Hepatocyte Growth Factor Has Unique Functions in Keratinocytes that Differ from those of IL-17A and TNF and May Contribute to Inflammatory Pathways in Hidradenitis

Abstract

Hidradenitis suppurativa (HS) is a chronic inflammatory disease that is difficult to control, and its mechanism remains unclear. Hepatocyte GF (HGF) has been reported to be significantly upregulated in the serum and skin of patients with HS, especially in the lesions with tunnels. In this study, we examined the transcriptome of HGF-treated keratinocytes and compared it with genetic profiling of HS lesions. HGF was highly expressed in HS skin, especially in the deep dermis, compared with that in healthy controls, and its source was mainly fibroblasts. HGF upregulated more genes in keratinocytes than IL-17A or TNF-a, and these genes included multiple epithelial-mesenchymal transition-related genes.
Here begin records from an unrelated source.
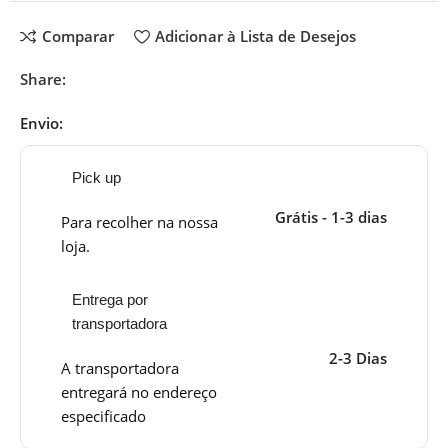
Comparar
Adicionar à Lista de Desejos
Share:
Envio:
Pick up
Grátis - 1-3 dias
Para recolher na nossa
loja.
Entrega por
transportadora
2-3 Dias
A transportadora
entregará no endereço
especificado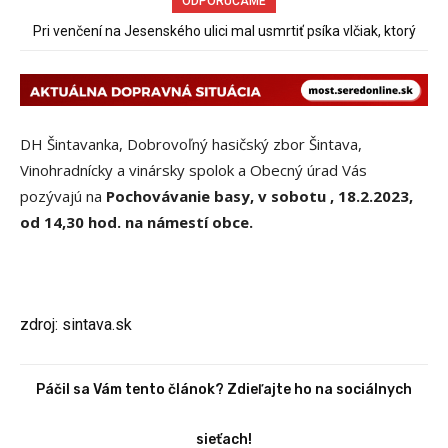
ODPORÚČAME
Pri venčení na Jesenského ulici mal usmrtiť psíka vlčiak, ktorý
70 rokov od založenia podniku Slovenské pečivárne v Seredi
mal voľne behať
DH Šintavanka, Dobrovoľný hasičský zbor Šintava,
Vinohradnícky a vinársky spolok a Obecný úrad Vás
pozývajú na
Pochovávanie basy, v sobotu , 18.2.2023,
od 14,30 hod. na námestí obce.
zdroj: sintava.sk
Páčil sa Vám tento článok? Zdieľajte ho na sociálnych
sieťach!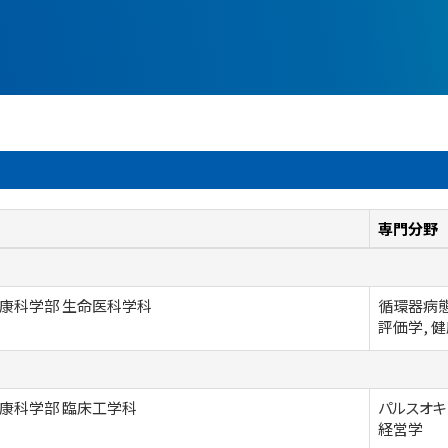
専門分野
康科学部 生命医科学科
循環器病態
評価学, 
康科学部 臨床工学科
パルスオキ
経営学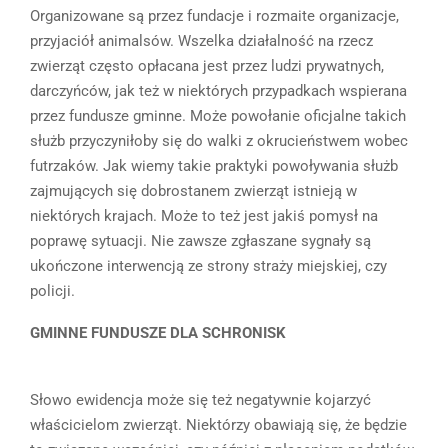
Organizowane są przez fundacje i rozmaite organizacje,
przyjaciół animalsów. Wszelka działalność na rzecz
zwierząt często opłacana jest przez ludzi prywatnych,
darczyńców, jak też w niektórych przypadkach wspierana
przez fundusze gminne. Może powołanie oficjalne takich
służb przyczyniłoby się do walki z okrucieństwem wobec
futrzaków. Jak wiemy takie praktyki powoływania służb
zajmujących się dobrostanem zwierząt istnieją w
niektórych krajach. Może to też jest jakiś pomysł na
poprawę sytuacji. Nie zawsze zgłaszane sygnały są
ukończone interwencją ze strony straży miejskiej, czy
policji.
GMINNE FUNDUSZE DLA SCHRONISK
Słowo ewidencja może się też negatywnie kojarzyć
właścicielom zwierząt. Niektórzy obawiają się, że będzie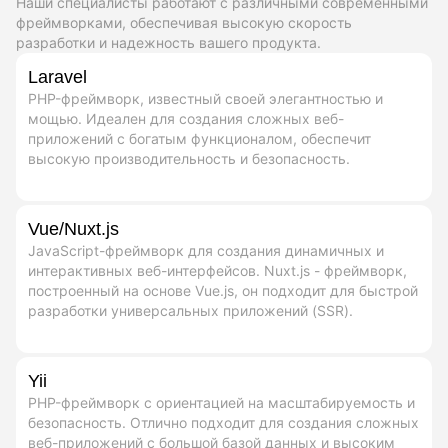
Наши специалисты работают с различными современными
фреймворками, обеспечивая высокую скорость
разработки и надежность вашего продукта.
Laravel
PHP-фреймворк, известный своей элегантностью и
мощью. Идеален для создания сложных веб-
приложений с богатым функционалом, обеспечит
высокую производительность и безопасность.
Vue/Nuxt.js
JavaScript-фреймворк для создания динамичных и
интерактивных веб-интерфейсов. Nuxt.js - фреймворк,
построенный на основе Vue.js, он подходит для быстрой
разработки универсальных приложений (SSR).
Yii
PHP-фреймворк с ориентацией на масштабируемость и
безопасность. Отлично подходит для создания сложных
веб-приложений с большой базой данных и высоким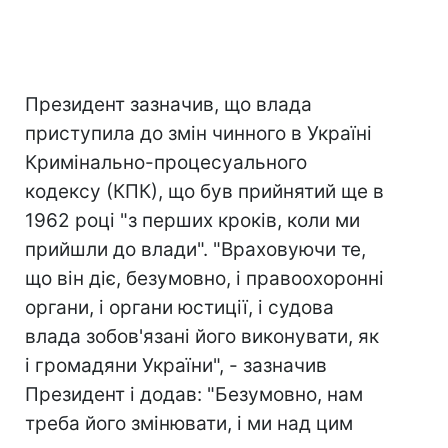
Президент зазначив, що влада
приступила до змін чинного в Україні
Кримінально-процесуального
кодексу (КПК), що був прийнятий ще в
1962 році "з перших кроків, коли ми
прийшли до влади". "Враховуючи те,
що він діє, безумовно, і правоохоронні
органи, і органи юстиції, і судова
влада зобов'язані його виконувати, як
і громадяни України", - зазначив
Президент і додав: "Безумовно, нам
треба його змінювати, і ми над цим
Differentially expressed genes in HGF-stimulated keratinocytes were involved in activation of epithelial-mesenchymal transition-related pathways. These HGF-induced genes were significantly upregulated in HS lesions compared with those in healthy skin and nonlesions and were more strongly associated with HS tunnels. In summary, HGF was highly expressed in HS and induced epithelial-mesenchymal transition-related genes in keratinocytes; HGF-induced genes were highly associated with gene profiling of HS with tunnels, suggesting that HGF may be involved in HS tunnel formation through epithelial-mesenchymal transition.